L'exemple de Konrad Adenauer aide à se rappeler que la démocratie chrétienne est un courant très ancien dans le paysage politique allemand, Adenauer ayant commencé sa carrière au sein du parti du centre, le parti qui a représenté les idées de la démocratie chrétienne dès la refondation de l'Allemagne en 1870. On peut d'ailleurs remarqué que, à l'instar de ce qu'il s'est passé en France, la démocratie chrétienne a commencé au centre de l'échiquier politique avant de passer progressivement à droite. Les idées sont d'ailleurs proches : les chrétiens démocrates allemands ont eux aussi milité pour un Etat décentralisé et se sont appuyés sur une pratique pragmatique du pouvoir. D'un point de vue économique, ils défendent une vision qui pourrait être qualifiée de sociale libérale : une économie capitaliste de marché attentive à ne pas laisser d'exclus sur le bord de la route, sans pour autant verser dans l'Etat providence. Mais aujourd'hui, si les chrétiens démocrates forment bien le coeur du premier parti de la droite allemande, la CDU, et de sa version bavaroise, la CSU, ils travaillent dans ces pays en compagnie des libéraux et des conservateurs, rappelant ce qu'il se fait dans l'UMP française, ou plutôt ce que l'UMP essaie de transposer.

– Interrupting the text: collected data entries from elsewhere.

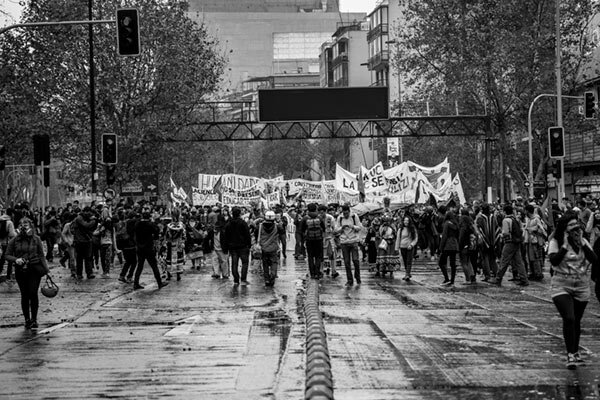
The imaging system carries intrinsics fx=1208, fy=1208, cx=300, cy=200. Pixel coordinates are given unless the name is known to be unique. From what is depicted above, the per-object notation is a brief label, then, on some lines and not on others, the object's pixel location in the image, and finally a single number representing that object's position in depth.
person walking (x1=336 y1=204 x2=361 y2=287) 25.62
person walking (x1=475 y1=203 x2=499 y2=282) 26.36
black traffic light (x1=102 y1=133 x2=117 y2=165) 41.47
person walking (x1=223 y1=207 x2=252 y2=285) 26.00
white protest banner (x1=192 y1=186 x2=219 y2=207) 55.44
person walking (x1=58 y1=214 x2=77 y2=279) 29.97
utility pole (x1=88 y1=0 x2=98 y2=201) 42.59
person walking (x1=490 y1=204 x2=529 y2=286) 24.67
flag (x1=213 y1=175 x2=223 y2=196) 54.81
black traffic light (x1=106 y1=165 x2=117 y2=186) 41.53
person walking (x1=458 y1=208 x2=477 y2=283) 25.52
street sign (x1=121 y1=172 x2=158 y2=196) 46.90
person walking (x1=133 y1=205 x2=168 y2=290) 24.80
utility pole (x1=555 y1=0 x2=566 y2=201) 42.97
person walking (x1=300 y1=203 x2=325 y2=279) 25.53
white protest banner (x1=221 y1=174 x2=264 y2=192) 55.28
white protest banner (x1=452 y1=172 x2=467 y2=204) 45.91
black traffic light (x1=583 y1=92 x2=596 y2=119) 42.16
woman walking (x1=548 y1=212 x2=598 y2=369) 12.56
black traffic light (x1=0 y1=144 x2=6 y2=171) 31.94
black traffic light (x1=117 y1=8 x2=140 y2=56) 23.52
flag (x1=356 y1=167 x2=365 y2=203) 46.11
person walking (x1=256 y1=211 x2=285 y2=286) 25.58
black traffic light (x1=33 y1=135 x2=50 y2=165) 35.34
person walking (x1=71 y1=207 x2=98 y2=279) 28.22
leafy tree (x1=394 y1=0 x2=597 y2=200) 51.69
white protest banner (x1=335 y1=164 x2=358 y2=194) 49.09
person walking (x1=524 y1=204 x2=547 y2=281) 26.33
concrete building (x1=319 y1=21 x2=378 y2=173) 127.44
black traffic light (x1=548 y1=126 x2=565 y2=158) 41.75
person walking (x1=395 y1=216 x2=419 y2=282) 26.95
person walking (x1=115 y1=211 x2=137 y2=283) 26.19
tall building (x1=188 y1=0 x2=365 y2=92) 196.40
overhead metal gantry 54.59
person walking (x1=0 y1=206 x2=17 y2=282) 26.75
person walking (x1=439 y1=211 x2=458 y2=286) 25.30
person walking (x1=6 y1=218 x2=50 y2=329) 17.32
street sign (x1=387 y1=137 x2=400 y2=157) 91.38
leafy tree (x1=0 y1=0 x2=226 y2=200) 49.16
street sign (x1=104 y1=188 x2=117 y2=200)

Un autre point commun entre Konrad Adenauer et Helmut Kohl est la conviction du besoin d'une union européenne, une conviction qui rassemble l'ensemble des chrétiens démocrates. Konrad Adenauer avait reconstruit l'Allemagne sur des bases saines, et la construction européenne était l'une de ces bases. C'est ainsi qu'il a travaillé avec entrain à la reconciliation franco-allemande, devenant un homme d'Etat de l'ampleur de de Gaulle en France. Helmut Kohl, pour sa part, réussit à mettre en oeuvre la réunification de manière pacifique, et de manière si efficace que l'ancienne RDA fut incorporée à la République Fédérale d'Allemagne, et donc à l'Union Européenne, en une période record. Et encore de nos jours, Angela Merkel fait preuve d'une habilité admirable pour faire avancer la construction européenne. Cela montre l'apport fondamental de la démocratie chrétienne non seulement à l'Allemagne, mais aussi à l'Europe. Et quand l'on sait que la CDU et la CSU sont des partis ayant un nombre très élevé d'adhérents, il est difficile de ne pas admirer un tel courant d'opinion, aussi populaire et aussi dévoué à l'intérêt général. Ce doit être un modèle pour les partis français, et pour le centre droit français en particulier.